Man fragt sich, was kann ein Mensch aushalten? Was ist das für ein Gott, der sich auf so eine Wette einlässt?
In der Literatur ist die Hiobgestalt sehr oft thematisiert worden, fast ausnahmslos mit der Tragik seines Schicksals. Hiob als tragische Figur schlechthin, oftmals verwoben mit der Leidensgeschichte des jüdischen Volkes. „Mit Tränen säen wir das erste Korn, und siehe, der Halm ist leer, den wir geschnitten. Was willst du, Herr, noch über Hiob schütten? – Gar tief entbrannte über uns dein Zorn …“. Verse von Mascha Kaleko. Dass Hiob sich am Ende mit Gott versöhnt und von Gott mit neuem Glück beschenkt wird, ist für uns moderne Menschen wohl nur schwer vorstellbar. Zeigt es, dass Gott willkürlich über Menschenschicksale entscheidet? Der Mensch als Wettmasse? Ein unberechenbarer Gott? Der Mensch ausgeliefert? Oder ist es ein Gleichnis dafür, ganz gleich, welches Schicksal dich trifft, Gott wird dich nicht allein lassen? Fragen sind berechtigt. Zweifel auch angesichts von Kriegen, Zerstörung und Willkür in unserer Welt. Gott wird den Menschen nicht allein lassen?
Vielleicht so: Du darfst klagen, an Gott auch verzweifeln, ihn beschimpfen, ihm den Rücken zukehren, aber lass das nicht das Letzte sein. Drehe dich wieder um, zeige Gott dein Gesicht, deinen Zorn, deine Tränen. Lass es zu, dass er auf dich zukommt. Gottes Atem ist länger als deiner. Lassen wir uns von ihm „umdrehen“.
Die Klage, der Schmerz, alles bleibt, auch das Staunen über Gott. Es ist gleichzeitig die Ergriffenheit vor der unbegreiflichen Größe Gottes und der Fluch über die Schwere des eigenen Schicksals. Ein unauflöslicher Widerspruch.

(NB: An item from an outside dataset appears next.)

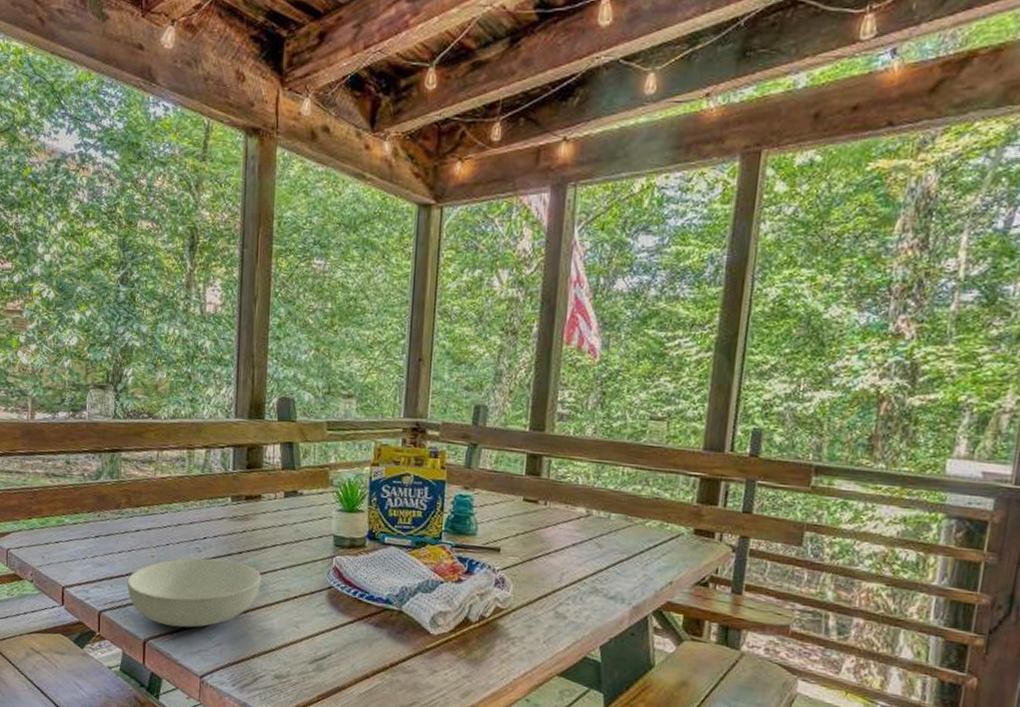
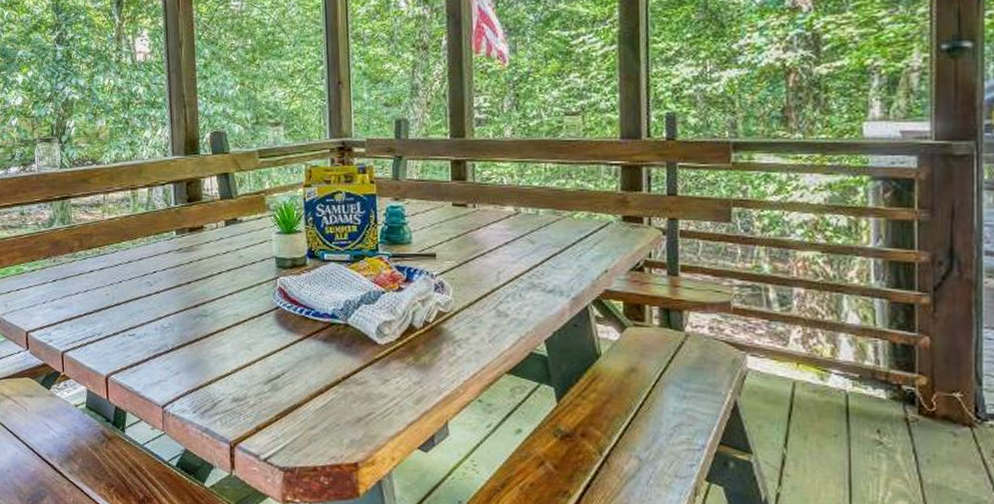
serving bowl: present [126,558,262,628] -> none [85,291,212,360]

Auch wir bezweifeln, dass Gott ein Interesse an dieser Welt und ihren Zerstörungen hat. Es ist schwer, über unser Schicksal hinauszublicken. Erdbeben, Tsunamis, Vulkanausbrüche, Millionen Tote. Wir klagen an: Gott, wo bist du? Und doch ist mehr da. Staunen über neues Leben. Heilung. Erwachen der Natur. Liebe unter uns Menschen.
Gottes Liebe. Ja, sie ist für uns klagende Menschen in Jesus Christus menschlich geworden und nahe. Nicht immer erkennen wir sie.
Manchmal bleiben mehr Fragen als Antworten.